━━ Supplied text ━━
To assess individual attractiveness to the vector under experimental conditions, 14 or 16 beagles, depending on the trial, were sedated with medetomidine hydrochloride at the dose of 0.06 ml/kg body weight, following which they were positioned so that their head was in the challenge cage where it was exposed to bites from an average of 70 live unfed P. perniciosus females, together with 5–10 males to promote feeding. After 60 min the dog was moved and the head taken out of the challenge cage; female flies were gently collected through mouth aspiration and macroscopically examined to determine blood engorgement. The dogs were ranked based on pre-treatment counts of blood-fed flies, and two or four dogs with the lowest counts were excluded from the the subsequent respective trial. In both trials, the remaining 12 dogs were randomly allocated to two groups of six dogs each. Dogs in the treated group were administered fluralaner orally on day 0 at the approved commercial dose of 25–56 mg/kg body weight, while dogs in the control group were not treated. On days 1, 28, 56 and 84 after treatment, all dogs were challenged with sand flies in separate rooms maintained at similar temperature and humidity conditions. Following the challenge, all collected blood-fed and unfed female flies were pooled separately in groups of ≤ 10 flies inside plaster-lined plastic pots for viability assessments. The pots were placed in boxes provided with saturated glucose and humidified filter paper and maintained at 25 ± 2 °C. Fly viability was assessed at 6 h, and then at 24-h intervals to a maximum of 96 h following exposure. The proportion of live fed sand flies to the total challenge population was determined.

Insecticidal efficacy was calculated using the proportion of live fed sand fly counts from the treated group versus the control group. The significance of the difference between the proportions was calculated using a linear mixed model that included the study group as a fixed effect and a randomization block as a random effect, with the level of significance set to α = 0.05 (two-sided). The model used the Kenward–Rogers adjustment to determine the degrees of freedom of the denominator.

Over 2800 P. perniciosus females fed on dogs in the challenge trials (1509 in trial 1 and 1315 in trial 2) and were monitored for mortality over the subsequent 96 h (Table 1). The cumulative number of sand flies that fed on treated versus control dogs did not differ significantly between the two trials, with the ratio being 1.2 in trial 1 and 1.3 in trial 2 (Chi-square test, P = 0.19; Chi-square value = 1.73; df = 1). No treatment-related adverse events were observed in any dog. Fed P. perniciosus survival was used to calculate insecticidal efficacy (Table 2). Significant insecticidal efficacy (41.6%; P < 0.05) was observed at the 6 h evaluation after challenge on day 1 in trial 2 (evaluation not done in trial 1), which shows that there was an early onset of activity after treatment. Significant insecticidal efficacy (35.5%; P < 0.05),was recorded at 6 h on day 28 in trial 1 (P < 0.001), but it was not confirmed in trial 2. From this assessment time point onwards no early insecticidal efficacy was shown. The insecticidal efficacy was similar in the two trials at the 24 h evaluation for the day 1 and day 28 challenges, with 100% insecticidal efficacy on both days in trial 1, and 98.1% and 100% in trial 2. Significant insecticidal efficacy was highest at the 96 h assessment on day 56—with 99.1% insecticidal efficacy in trial 1 and 85.9% in trial 2. On day 84, a significant insecticidal effect was observed at the viability assessments at 48–96 h (52.7–57.2% efficacy) in trial 1, whereas efficacy was not observed in trial 2 at this time point after treatment.
━━━
━━ Source data ━━
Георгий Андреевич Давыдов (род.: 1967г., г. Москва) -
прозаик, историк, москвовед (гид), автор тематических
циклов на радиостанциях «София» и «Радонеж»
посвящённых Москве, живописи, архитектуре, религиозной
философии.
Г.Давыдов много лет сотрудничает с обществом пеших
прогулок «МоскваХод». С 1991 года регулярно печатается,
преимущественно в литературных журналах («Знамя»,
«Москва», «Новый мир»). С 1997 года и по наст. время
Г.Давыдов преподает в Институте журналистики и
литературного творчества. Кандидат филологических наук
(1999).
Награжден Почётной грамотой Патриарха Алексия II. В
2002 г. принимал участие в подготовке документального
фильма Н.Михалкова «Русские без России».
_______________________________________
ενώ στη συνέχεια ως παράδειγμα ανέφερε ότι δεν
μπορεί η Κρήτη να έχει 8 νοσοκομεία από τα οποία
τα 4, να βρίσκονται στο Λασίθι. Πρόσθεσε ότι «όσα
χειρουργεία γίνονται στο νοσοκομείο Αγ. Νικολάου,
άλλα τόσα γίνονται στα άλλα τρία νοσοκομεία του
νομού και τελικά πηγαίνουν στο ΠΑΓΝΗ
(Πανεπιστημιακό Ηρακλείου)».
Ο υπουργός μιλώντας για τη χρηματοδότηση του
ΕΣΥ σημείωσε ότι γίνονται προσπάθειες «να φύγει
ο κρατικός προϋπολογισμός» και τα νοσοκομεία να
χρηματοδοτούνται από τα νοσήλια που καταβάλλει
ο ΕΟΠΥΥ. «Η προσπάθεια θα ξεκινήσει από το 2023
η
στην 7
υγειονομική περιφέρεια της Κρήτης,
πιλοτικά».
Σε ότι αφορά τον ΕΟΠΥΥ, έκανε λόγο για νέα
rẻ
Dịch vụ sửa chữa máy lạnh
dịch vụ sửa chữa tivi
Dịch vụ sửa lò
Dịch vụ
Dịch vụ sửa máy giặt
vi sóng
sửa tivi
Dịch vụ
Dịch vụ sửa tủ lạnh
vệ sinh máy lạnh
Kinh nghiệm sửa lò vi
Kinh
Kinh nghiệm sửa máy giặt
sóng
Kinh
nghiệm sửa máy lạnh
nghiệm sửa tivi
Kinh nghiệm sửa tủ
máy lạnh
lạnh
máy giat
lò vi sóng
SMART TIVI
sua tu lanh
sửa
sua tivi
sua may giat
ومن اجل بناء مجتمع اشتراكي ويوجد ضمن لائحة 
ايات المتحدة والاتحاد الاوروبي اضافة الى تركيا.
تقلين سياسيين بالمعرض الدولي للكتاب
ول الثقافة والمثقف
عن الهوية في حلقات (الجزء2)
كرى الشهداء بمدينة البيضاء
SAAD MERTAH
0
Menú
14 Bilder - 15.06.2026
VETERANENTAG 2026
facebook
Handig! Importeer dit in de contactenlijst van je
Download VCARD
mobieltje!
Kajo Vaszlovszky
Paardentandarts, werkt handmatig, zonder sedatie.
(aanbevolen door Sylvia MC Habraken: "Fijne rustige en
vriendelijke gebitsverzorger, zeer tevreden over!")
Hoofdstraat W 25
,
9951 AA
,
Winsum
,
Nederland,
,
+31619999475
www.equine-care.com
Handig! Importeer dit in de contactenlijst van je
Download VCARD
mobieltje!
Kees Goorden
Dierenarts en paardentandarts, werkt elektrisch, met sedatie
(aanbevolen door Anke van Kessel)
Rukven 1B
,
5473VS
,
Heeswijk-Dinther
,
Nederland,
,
━━━
### Try it
In the sand fly trial text, reproduce word for word the passage that opens with "Insecticidal efficacy was calculated" and closes with "of the denominator.".

### Answer below
Insecticidal efficacy was calculated using the proportion of live fed sand fly counts from the treated group versus the control group. The significance of the difference between the proportions was calculated using a linear mixed model that included the study group as a fixed effect and a randomization block as a random effect, with the level of significance set to α = 0.05 (two-sided). The model used the Kenward–Rogers adjustment to determine the degrees of freedom of the denominator.